The other night, after I quickly checked my email on the kitchen computer, I trudged over to the fridge.  As I was staring into the nearly empty freezer hoping that dinner would magically appear, I heard a scuffle break out.  For the past couple of weeks, the Princess and the Pirate have been hovering near the computer like harpies circling for food.  They've been constantly arguing over who should have access to the the computer, and they've filed numerous complaints with the Court of Mommy. 

The Pirate has recently abandoned his quest to locate the most asinine online stunt videos imaginable (like people flinging themselves off roofs and souping up cars to fly them off ramps).  Now he's obsessed with a purportedly educational online video game that he maintains will prepare him to be an architect.  In presenting her case for computer access, the Princess has countered that if she doesn't visit her Webkinz to dress them up for fashion shows, they might die from loneliness.  Do any of us want Webkinz blood on our hands?  Not to mention that the Princess might decide to be a fashion designer someday, so Webkinz World is providing her with valuable training.  She also needs to visit the PBS Kids' website, which is educational too; if she doesn't get her quality time with Ruff Ruffman, her brain might just atrophy to the point where she can no longer function.

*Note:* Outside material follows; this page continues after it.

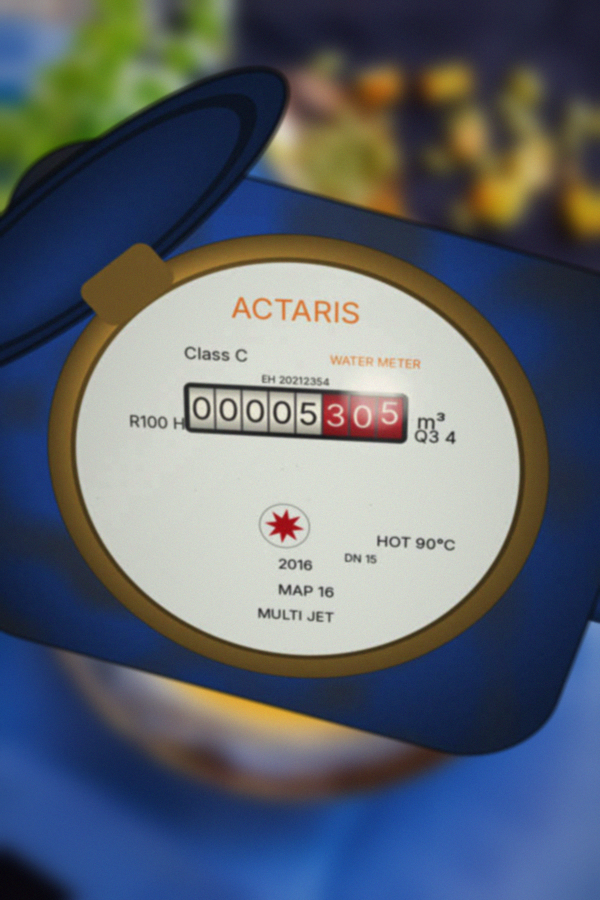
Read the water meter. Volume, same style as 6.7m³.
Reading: 5.305m³
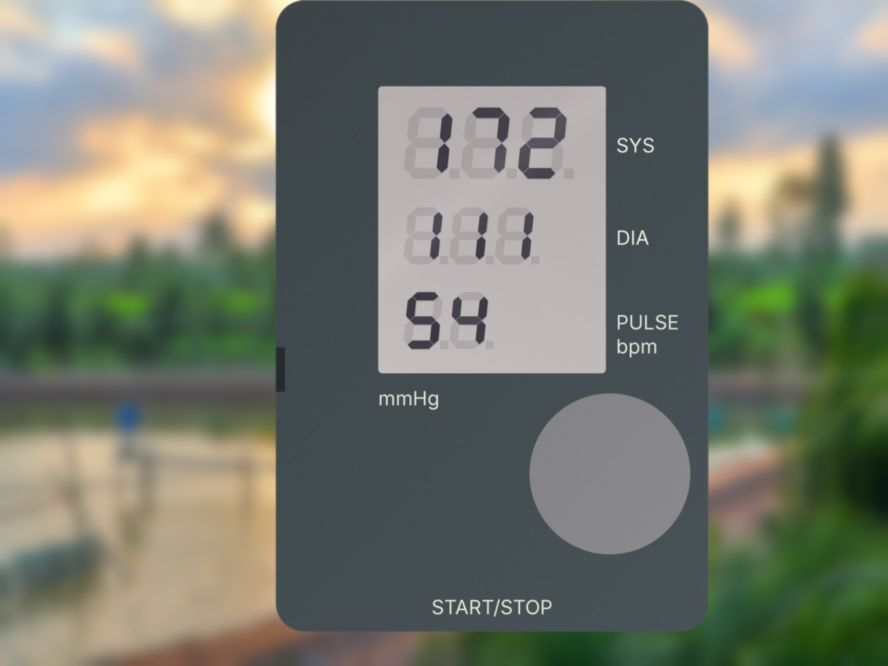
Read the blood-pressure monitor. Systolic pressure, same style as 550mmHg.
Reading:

As I stood at the fridge, the shouting escalated and I knew that blows were being exchanged.  Instead of rushing in to mediate the dispute, I decided to take a different approach.  Dropping the frozen broccoli that I had just picked up, I dashed over to the computer and started enthusiastically screaming:  "Fight!  Fight!  Fight!"  The Princess and the Pirate dropped their arms and looked up at me like I was crazy.  "Hey,"  I said gleefully, "some people pay a lot of money for pay-per-view fights.  I get a ringside seat to Godzilla v. Mothra for free!"  Sensing that they were the butt of my joke, the Princess and the Pirate slunk away to play with their Polly Pockets and Legos.  I returned to the fridge and continue to root about for food, basking in the glorious victory of sarcasm over stupidity.